Lily found herself noticing the smallest things: the way he buttered his bread evenly to the edges. The way he refilled her cup before his own. Simple, deliberate, grounding.

She took a bite of toast, warm and crisp, and let it sit on her tongue. Each meal here felt easier. Closer. Different.

At home, meals had been battlegrounds—her father’s voice cutting, arguments simmering sharper than the clatter of forks. But here… here eating felt right.

They finished eating in the same unhurried rhythm that had carried the whole morning. When Blake set his fork down, Lily moved almost without thinking, reaching for his plate and carrying it to the kitchen. He stayed at the table, finishing the last of his coffee, his eyes following her with quiet approval.

She returned for the rest, stacking the mugs and gathering the dishes. By the time she set them down, Blake had risen, carrying the breadboard and the last small dish of berries.

They cleaned together—her at the sink, rinsing each plate, him at her side, drying with a folded towel. No words, no division of tasks, only the steady rhythm of shared movement. The clink of dishes, the soft brush of cloth. Lily found herself leaning into the quiet, into the ease of doing something side by side without needing to ask or explain.

When the counter was clear and the last plate set away, Blake folded the towel neatly and placed it back on the rack. His gaze lingered on her for a moment, then shifted toward the window where the pale light had grown stronger.

“It’s time,” he said simply. “We should leave now.”

The words landed with quiet finality. Lily nodded, her chest tight. She slipped down the hall to the guest room, lifting her small bag from the chair where she’d left it. But as she turned back toward the door, her eyes caught on the nightstand.

The Freedom of Choice still rested there, its worn cover catching the light.

Her throat tightened. She lifted it, fingers brushing the edges, and carried it with her.
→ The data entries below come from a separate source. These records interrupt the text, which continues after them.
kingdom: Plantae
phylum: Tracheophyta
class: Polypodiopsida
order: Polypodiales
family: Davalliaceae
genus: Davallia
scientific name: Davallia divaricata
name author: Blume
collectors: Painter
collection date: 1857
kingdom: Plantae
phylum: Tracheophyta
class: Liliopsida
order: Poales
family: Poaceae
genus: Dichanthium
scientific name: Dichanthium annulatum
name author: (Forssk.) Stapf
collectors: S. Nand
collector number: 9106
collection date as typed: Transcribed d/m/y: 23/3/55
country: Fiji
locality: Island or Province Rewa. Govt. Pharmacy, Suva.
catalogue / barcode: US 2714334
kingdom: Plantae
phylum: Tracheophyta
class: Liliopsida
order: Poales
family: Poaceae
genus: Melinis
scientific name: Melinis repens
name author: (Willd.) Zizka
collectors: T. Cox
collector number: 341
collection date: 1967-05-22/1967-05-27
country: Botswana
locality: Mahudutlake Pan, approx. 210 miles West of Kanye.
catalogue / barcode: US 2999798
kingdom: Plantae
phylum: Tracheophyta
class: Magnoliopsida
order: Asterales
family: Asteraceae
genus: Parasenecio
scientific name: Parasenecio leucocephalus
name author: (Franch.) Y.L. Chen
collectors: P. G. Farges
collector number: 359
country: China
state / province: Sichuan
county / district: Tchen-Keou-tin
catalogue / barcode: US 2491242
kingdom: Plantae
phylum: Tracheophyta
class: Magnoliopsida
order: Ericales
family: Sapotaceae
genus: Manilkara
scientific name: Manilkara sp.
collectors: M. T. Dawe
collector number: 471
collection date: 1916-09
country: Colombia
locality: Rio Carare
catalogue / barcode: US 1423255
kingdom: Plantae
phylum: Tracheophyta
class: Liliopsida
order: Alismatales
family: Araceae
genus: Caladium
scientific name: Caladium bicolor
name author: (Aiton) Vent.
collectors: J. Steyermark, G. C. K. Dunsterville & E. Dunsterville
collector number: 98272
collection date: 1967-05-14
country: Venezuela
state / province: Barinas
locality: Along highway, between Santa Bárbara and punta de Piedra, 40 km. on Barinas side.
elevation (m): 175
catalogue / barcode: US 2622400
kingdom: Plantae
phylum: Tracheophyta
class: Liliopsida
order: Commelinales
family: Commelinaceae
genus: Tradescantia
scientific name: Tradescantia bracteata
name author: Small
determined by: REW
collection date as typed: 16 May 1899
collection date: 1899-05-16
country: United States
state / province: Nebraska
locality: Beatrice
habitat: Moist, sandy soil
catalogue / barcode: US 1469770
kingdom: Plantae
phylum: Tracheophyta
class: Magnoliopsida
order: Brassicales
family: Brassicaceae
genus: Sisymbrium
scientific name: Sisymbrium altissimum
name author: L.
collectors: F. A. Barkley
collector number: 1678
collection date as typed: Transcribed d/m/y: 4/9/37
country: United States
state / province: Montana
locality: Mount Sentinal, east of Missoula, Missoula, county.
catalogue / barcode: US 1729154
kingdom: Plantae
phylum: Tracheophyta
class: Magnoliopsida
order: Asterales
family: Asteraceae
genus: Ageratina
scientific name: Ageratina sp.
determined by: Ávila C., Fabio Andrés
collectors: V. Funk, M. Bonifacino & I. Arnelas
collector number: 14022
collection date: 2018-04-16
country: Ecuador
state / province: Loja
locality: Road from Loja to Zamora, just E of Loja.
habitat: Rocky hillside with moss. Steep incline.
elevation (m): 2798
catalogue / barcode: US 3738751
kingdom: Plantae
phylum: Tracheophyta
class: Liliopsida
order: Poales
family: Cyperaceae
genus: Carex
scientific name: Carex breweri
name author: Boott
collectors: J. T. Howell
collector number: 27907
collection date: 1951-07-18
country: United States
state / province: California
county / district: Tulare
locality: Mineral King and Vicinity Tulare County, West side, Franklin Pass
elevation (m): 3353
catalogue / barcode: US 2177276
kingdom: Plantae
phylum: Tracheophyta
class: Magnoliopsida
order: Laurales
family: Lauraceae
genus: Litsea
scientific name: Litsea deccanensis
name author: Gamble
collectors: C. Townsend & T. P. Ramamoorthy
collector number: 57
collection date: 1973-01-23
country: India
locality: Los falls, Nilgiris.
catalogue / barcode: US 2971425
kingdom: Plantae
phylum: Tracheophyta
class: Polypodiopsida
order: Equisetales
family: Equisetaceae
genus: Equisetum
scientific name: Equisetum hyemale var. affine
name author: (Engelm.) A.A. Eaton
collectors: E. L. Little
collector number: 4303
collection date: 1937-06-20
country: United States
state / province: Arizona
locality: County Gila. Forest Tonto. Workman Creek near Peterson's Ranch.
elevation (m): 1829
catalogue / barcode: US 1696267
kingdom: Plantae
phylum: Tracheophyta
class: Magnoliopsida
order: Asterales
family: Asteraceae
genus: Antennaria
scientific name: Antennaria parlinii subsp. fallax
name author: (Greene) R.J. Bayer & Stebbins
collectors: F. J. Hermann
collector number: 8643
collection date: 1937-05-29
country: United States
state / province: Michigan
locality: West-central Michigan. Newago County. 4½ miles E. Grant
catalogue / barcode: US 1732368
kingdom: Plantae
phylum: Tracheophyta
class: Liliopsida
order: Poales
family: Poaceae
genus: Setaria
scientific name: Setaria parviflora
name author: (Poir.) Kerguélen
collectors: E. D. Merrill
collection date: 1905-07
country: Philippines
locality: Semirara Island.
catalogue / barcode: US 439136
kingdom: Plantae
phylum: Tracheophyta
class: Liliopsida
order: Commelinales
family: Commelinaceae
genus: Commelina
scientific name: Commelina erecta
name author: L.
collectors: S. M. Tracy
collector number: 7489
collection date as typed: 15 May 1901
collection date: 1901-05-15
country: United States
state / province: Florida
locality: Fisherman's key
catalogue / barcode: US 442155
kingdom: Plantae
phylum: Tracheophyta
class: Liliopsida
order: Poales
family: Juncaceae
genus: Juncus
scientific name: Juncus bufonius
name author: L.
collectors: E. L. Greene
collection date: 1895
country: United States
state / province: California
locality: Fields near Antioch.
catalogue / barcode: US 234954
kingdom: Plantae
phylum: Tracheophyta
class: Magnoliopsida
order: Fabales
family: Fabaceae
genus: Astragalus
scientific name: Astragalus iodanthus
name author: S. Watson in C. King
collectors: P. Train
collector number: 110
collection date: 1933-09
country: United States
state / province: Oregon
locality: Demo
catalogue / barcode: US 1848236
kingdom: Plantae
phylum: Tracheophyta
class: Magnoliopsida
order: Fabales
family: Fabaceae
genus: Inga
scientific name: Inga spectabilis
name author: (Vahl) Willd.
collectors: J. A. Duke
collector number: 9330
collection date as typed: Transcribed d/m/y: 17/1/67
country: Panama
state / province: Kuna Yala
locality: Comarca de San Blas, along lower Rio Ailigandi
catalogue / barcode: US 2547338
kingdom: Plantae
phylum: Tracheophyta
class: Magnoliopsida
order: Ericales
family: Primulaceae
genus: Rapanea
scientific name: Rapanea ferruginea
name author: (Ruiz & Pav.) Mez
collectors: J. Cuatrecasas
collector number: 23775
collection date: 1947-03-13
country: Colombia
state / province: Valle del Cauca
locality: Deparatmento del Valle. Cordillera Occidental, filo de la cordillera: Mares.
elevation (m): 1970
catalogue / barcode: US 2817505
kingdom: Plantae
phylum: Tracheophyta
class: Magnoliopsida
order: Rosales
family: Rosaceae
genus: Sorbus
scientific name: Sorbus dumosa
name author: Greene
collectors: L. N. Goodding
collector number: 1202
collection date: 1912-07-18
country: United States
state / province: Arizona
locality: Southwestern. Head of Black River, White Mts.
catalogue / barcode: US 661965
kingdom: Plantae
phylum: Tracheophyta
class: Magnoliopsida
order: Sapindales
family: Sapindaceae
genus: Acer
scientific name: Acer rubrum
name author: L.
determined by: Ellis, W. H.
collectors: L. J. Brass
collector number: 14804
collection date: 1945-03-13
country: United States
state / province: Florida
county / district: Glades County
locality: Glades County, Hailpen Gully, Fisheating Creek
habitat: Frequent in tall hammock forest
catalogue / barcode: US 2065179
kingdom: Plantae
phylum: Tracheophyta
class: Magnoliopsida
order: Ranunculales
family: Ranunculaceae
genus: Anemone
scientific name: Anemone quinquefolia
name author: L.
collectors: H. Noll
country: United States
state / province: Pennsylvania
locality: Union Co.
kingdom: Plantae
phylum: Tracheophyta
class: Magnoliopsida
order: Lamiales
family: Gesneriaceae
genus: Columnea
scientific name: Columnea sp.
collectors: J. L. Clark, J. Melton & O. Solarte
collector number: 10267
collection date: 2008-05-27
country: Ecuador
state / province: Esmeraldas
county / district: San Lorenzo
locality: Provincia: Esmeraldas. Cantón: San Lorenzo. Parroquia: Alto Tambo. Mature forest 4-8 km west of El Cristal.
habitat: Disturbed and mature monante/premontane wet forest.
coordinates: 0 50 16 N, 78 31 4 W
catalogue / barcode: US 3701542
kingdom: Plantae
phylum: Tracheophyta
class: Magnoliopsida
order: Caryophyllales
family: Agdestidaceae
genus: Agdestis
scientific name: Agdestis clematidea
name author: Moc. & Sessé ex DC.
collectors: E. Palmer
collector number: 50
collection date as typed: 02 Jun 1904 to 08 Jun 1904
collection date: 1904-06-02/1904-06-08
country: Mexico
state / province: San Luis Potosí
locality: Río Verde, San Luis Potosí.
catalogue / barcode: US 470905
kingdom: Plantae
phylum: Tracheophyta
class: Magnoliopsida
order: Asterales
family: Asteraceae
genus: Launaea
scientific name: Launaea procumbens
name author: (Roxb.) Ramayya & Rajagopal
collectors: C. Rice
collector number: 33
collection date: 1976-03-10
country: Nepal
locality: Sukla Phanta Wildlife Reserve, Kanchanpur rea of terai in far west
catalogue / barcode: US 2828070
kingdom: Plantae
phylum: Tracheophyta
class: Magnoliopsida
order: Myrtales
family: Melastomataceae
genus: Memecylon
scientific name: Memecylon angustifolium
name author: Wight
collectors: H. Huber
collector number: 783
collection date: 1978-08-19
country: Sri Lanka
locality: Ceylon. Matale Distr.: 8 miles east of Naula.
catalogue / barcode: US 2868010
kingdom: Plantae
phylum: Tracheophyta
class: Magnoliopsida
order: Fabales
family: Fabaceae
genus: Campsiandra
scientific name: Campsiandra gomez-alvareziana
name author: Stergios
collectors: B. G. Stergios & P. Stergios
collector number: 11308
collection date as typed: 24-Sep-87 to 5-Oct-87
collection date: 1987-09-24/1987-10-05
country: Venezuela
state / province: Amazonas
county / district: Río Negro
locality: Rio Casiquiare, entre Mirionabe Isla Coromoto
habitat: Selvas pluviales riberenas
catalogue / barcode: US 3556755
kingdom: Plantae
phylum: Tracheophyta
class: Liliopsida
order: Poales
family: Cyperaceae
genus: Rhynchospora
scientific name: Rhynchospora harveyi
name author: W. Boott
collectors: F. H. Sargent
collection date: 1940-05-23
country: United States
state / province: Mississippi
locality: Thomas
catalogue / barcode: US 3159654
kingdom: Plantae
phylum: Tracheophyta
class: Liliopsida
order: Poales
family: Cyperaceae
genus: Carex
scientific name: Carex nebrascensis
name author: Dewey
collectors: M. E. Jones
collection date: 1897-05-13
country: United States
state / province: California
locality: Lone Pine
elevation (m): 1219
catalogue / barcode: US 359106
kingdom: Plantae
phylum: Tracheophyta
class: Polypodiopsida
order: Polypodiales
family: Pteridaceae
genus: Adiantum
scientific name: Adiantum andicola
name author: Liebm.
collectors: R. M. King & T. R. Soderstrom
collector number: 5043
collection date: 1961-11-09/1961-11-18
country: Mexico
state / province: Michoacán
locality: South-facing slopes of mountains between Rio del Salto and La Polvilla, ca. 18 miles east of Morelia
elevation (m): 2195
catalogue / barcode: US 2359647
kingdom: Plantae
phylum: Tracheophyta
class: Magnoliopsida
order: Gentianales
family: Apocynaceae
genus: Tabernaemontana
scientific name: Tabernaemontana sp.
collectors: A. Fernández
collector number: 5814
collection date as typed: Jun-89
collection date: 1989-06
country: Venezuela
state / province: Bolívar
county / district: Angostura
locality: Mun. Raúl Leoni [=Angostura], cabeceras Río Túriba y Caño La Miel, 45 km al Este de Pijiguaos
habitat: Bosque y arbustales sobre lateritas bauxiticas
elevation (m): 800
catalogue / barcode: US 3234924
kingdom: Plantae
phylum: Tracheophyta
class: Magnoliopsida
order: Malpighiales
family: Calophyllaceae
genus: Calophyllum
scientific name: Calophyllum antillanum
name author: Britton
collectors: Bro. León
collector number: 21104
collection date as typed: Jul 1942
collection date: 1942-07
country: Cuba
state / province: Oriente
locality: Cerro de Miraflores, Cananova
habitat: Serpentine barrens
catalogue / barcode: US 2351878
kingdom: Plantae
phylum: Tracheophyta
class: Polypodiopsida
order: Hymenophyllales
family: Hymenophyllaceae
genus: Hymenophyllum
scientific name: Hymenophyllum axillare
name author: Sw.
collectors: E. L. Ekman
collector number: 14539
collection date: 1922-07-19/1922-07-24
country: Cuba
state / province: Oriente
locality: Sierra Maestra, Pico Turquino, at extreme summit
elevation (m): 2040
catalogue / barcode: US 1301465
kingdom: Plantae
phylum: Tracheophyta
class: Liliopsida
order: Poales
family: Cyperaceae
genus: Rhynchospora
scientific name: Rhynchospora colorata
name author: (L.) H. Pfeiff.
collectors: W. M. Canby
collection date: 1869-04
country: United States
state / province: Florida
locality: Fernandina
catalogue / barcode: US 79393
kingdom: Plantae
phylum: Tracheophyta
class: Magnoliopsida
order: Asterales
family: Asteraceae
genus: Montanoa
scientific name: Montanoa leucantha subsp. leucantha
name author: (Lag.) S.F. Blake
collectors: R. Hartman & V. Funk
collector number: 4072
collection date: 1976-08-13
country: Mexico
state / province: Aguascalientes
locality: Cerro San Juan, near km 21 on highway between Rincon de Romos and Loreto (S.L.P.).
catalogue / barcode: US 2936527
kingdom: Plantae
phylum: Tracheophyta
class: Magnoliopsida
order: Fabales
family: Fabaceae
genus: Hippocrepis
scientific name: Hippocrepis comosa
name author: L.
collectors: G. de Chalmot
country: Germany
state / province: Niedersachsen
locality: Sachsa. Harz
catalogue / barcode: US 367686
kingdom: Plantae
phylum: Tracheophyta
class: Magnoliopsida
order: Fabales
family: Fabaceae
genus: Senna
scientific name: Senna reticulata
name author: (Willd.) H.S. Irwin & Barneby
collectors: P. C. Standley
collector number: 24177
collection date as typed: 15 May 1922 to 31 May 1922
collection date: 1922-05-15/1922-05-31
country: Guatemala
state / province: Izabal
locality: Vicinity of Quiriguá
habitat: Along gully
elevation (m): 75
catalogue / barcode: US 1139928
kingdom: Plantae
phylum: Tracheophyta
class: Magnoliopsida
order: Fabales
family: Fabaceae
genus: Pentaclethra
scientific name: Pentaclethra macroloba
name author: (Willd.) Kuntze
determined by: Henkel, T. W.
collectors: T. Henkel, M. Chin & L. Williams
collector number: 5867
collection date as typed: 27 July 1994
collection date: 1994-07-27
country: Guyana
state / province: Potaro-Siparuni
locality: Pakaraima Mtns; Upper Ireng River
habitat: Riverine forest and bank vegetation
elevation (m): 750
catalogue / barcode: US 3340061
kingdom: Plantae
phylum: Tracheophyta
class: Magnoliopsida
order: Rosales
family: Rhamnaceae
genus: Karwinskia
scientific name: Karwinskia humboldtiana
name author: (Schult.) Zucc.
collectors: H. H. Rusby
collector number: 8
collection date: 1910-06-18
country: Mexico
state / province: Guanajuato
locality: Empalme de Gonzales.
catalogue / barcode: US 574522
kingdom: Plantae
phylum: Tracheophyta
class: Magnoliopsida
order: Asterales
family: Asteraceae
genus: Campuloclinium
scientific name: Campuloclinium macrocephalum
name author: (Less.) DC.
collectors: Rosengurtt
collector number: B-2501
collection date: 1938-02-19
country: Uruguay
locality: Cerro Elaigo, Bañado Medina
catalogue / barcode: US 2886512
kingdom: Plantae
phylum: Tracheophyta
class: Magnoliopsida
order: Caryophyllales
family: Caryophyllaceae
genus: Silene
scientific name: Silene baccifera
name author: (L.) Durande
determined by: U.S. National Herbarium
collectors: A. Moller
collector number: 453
Back in the living room, Blake was waiting by the door, coat already in hand. Lily held the book out to him, her voice soft.

“Thank you… for letting me borrow this.”

He glanced down at the book, then back at her. Instead of taking it, he pressed it lightly back toward her chest, his eyes steady.

“Keep it,” he said. “It’s yours now.”

The moment shifted around the words. No ceremony. No explanation. Just the quiet weight of trust, placed firmly in her hands.